Since the turn of the tide in 2010, and the rise of the Conservatives to power, things have got far worse. Despite the restraining hand of the Liberal Democrats for the first five years, the damage was already done when meanness (or ‘austerity’) became the key metric for political competence. And the impact of this is clearly visible.

Walking around London now is a very different experience to what it was ten, five, or even two years ago. In the centre of town, around Victoria or Covent Garden, you can count dozens of people sleeping rough. London looks increasingly similar to cities in the US, rather than to its counterparts in Europe. And from what I hear, other major UK cities like Manchester and Birmingham have seen far greater rises in homelessness. The official statistics from local authorities bear this out (although they also look incredibly conservative).

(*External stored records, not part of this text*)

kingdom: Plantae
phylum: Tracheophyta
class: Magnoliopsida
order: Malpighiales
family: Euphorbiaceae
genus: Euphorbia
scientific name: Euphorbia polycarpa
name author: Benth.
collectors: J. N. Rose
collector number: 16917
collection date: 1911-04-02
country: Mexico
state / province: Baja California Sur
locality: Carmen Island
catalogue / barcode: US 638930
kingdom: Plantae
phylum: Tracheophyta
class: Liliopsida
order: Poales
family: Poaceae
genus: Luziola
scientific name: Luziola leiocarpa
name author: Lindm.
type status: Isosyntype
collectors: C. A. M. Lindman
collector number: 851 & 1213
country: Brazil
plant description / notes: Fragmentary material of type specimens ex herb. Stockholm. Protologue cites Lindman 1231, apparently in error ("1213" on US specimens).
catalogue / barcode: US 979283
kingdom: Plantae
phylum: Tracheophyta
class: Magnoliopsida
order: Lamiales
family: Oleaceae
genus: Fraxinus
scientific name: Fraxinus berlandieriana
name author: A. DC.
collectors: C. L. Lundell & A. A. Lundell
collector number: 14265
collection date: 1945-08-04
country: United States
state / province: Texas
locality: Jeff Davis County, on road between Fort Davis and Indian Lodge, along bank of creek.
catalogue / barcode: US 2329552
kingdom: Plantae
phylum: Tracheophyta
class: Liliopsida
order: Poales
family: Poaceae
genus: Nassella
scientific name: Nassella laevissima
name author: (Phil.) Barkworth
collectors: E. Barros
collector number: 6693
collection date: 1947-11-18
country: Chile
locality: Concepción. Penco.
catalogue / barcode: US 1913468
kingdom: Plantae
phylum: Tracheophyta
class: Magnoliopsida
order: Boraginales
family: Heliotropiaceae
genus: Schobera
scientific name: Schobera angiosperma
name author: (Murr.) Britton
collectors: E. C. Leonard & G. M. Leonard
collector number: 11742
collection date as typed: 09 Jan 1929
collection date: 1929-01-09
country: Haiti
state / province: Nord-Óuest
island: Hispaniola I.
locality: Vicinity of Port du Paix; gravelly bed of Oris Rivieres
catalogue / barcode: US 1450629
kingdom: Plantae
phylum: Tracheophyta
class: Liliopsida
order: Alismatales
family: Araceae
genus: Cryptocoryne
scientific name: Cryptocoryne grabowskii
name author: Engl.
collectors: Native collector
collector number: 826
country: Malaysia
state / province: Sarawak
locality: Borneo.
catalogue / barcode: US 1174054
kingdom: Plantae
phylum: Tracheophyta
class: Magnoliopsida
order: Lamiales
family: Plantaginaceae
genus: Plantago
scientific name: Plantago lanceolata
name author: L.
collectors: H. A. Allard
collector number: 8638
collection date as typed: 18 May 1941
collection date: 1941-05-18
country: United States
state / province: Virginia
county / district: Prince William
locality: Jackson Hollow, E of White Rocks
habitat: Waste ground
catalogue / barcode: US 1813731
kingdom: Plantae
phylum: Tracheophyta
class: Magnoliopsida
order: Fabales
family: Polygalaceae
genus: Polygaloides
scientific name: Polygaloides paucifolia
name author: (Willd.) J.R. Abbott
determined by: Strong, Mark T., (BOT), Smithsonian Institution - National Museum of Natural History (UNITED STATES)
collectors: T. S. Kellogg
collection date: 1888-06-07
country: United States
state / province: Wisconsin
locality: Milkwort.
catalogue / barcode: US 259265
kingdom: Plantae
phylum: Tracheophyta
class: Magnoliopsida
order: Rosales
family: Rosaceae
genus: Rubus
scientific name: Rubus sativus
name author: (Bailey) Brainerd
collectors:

That environment is what originally sparked my desire to write this. An article by Matt Broomfield in the New Statesman, arguing for giving money ‘directly and unconditionally‘ to homeless people, has been doing the rounds on Facebook and Twitter.

Just before Broomfield’s article appeared, I attended a Tech Solidarity event in San Francisco where a rapt audience of tech employees heard from Jennifer Friedenbach, the director of the Coalition on Homelessness. The non-profit org runs on $270,000 a year, employing 9 staff on a flat wage of $16 an hour (including Jennifer herself); roughly about the same as a single software engineer’s annual salary.

Friedenbach outlined a situation in which one of the wealthiest cities in the world has somehow contrived to produce one of the worst housing environments. The homeless people in San Francisco, she said, had had no difference in terms of ability, health, or other social metrics from the housed; the only difference was whether people received housing subsidies or not. But after a few months on the streets, homeless people displayed a decline in health equivalent to ageing as much as 25 years. Most damningly, she said, the cost of providing healthcare to the homeless in SF now outweighed the likely cost of housing them.

This is where we are, in rich Western democracies: so obsessed with conditionality, with testing whether people ‘deserve’ good treatment, that we impoverish them and ourselves in the service of… what? Accuracy? Efficiency?

The impact of this can be felt in all sorts of ways in the philanthropic world, too, which is obsessed with metrics and benchmarks to demonstrate ‘impact’, and loses out on huge opportunities as a consequence of the bureaucracy that this requires. (I’ll write more on this another time. This fear of failure is definitely not holding back the right wing foundations, which will gleefully throw money at and take risks on projects that share their values, regardless of whether they have their paperwork, monitoring and evaluation and theory of change exactly right.)

All of which brings me, finally, back to Bloomfield’s article, and to the point. How do we begin to solve this? The problem of homelessness is just one indicator for a wider set of political principles that, I propose, most people do not share, but have somehow become an essential measure of successful public policy. Whether a system is abused seems more important to today’s politicians and media than whether the system is achieving the outcomes we want as a society.

As individual citizens, we can of course vote for parties we think will change that. But in the meantime, in the vast majority of years, when we’re not voting at major elections, we should aim to model the values we want to see. I don’t want to live in a country that values meanness over kindness. I want to live in a society that is liberal and generous, and so giving money without conditions (not just to homeless people but also to worthwhile charities, or even extra tax) seems a great way to do that.

Every individual act of kindness is a statement of rebellion against the meanness of the state. Giving without conditions is a revolutionary act.